FoodHub should integrate with restaurants serving American, Japanese, Italian and Chinese cuisines as these cuisines are very popular among FoodHub customers.
FoodHub should provide promotional offers to top-rated popular restaurants like Shake Shack that serve most of the orders.
As the order volume is high during the weekends, more delivery persons should be employed during the weekends to ensure timely delivery of the order. Weekend promotional offers should be given to the customers to increase the food orders during weekends.
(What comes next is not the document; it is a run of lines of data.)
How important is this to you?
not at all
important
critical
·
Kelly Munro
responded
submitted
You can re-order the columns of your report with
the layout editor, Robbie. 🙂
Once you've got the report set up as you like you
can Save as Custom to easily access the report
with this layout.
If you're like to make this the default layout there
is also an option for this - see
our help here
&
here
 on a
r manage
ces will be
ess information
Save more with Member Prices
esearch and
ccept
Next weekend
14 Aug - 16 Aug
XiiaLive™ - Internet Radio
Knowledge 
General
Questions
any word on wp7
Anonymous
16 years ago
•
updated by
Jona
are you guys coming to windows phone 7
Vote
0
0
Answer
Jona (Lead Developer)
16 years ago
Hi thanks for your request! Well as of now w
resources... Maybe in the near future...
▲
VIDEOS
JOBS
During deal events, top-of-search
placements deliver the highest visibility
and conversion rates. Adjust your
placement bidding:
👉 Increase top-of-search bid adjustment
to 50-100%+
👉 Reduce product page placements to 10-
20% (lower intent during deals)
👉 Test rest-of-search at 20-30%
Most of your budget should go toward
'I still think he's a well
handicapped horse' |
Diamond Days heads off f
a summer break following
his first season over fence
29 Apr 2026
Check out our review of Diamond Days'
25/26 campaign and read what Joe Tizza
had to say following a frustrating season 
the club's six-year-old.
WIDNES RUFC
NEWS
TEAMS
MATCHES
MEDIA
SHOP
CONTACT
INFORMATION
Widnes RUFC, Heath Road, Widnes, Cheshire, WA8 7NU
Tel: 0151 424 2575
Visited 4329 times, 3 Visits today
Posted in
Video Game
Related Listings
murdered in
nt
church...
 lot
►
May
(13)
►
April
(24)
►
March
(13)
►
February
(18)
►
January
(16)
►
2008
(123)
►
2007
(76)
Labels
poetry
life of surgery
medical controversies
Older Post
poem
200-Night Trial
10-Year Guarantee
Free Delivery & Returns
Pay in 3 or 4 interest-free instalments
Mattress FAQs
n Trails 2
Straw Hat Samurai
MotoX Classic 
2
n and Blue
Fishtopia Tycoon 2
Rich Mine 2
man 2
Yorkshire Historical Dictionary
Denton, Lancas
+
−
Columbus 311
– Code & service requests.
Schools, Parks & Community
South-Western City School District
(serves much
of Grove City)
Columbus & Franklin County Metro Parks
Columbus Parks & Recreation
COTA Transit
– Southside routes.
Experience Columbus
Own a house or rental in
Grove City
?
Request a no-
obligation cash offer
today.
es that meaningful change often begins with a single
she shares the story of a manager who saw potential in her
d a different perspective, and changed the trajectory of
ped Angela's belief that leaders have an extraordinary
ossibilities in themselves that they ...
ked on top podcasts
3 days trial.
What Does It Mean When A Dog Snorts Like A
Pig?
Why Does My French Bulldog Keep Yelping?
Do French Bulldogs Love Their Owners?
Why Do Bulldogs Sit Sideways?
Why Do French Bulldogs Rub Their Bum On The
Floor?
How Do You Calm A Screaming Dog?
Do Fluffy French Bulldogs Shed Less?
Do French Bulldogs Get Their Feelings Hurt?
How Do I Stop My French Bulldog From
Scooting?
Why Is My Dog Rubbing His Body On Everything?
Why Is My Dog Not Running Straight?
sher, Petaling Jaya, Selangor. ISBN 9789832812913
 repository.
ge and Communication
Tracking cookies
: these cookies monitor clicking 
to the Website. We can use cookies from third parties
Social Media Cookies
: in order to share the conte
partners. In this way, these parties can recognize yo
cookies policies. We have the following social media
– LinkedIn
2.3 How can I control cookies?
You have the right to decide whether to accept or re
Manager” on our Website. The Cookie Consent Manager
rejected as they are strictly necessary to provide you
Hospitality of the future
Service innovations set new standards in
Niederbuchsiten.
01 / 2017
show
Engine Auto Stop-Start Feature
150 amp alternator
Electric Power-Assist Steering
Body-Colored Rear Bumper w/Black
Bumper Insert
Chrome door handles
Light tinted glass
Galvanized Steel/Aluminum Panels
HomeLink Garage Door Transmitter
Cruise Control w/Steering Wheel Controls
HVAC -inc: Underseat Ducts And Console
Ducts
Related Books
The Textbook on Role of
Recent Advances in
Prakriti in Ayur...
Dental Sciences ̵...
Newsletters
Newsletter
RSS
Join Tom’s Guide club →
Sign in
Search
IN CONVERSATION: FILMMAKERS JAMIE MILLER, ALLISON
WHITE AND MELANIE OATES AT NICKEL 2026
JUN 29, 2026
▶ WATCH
Customer Rating is a very important factor to gauge customer satisfaction. The company should investigate the reason behind the low count of ratings. They can redesign the rating page in the app and make it more interactive to lure the customers to rate the order.
Around 11% of the total orders have more than 60 minutes of total delivery time. FoodHub should try to minimize such instances in order to avoid customer dissatisfaction. They can provide some reward to the punctual delivery persons.